Dessin du pavillon SC Johnson, en 1964, projeté avant le documentaire récompensé « To Be Alive! »

La courageuse décision d’H.F. Johnson, Jr., a transformé une foire mondiale en symbole de l’optimisme et du progrès

Lors de la foire mondiale de 1964, le théâtre Golden Rondelle de SC Johnson et le film To Be Alive!  ont inspiré des millions de personnes. 
À une époque chaotique aux niveaux social et politique, H.F. Johnson, Jr. avait une vision qu’il voulait transmettre au monde.
Tout au long de sa carrière, H.F. Johnson, Jr., dirigeant de la troisième génération, a été le fer de lance de diverses entreprises créatives visant à atteindre les consommateurs et faire grandir la réputation de la société.

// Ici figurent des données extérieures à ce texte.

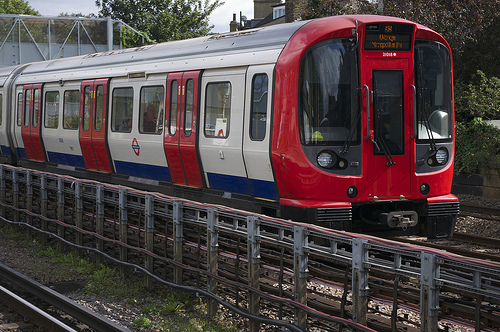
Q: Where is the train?
A: On the tracks.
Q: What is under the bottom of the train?
A: The tracks.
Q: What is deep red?
A: The color of the train.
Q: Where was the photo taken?
A: In the United Kingdom.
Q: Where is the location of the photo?
A: London.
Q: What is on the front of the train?
A: Windshields.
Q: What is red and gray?
A: The passenger train.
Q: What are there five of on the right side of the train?
A: Passenger windows.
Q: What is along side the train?
A: A fence.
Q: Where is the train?
A: On tracks.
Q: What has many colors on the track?
A: A train.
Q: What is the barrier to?
A: Subway tracks.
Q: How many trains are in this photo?
A: One.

Et il a poursuivi ces projets avec une audace peu commune.
 
Vous ne serez donc pas surpris d’apprendre que c’est H.F. qui a lancé les premières publicités radio qui ont rendu notre société célèbre dans les années 1930 et 1940. Ou que c’est H.F. également qui a choisi de travailler avec Frank Lloyd Wright, à l’origine des trésors architecturaux du campus de notre siège mondial.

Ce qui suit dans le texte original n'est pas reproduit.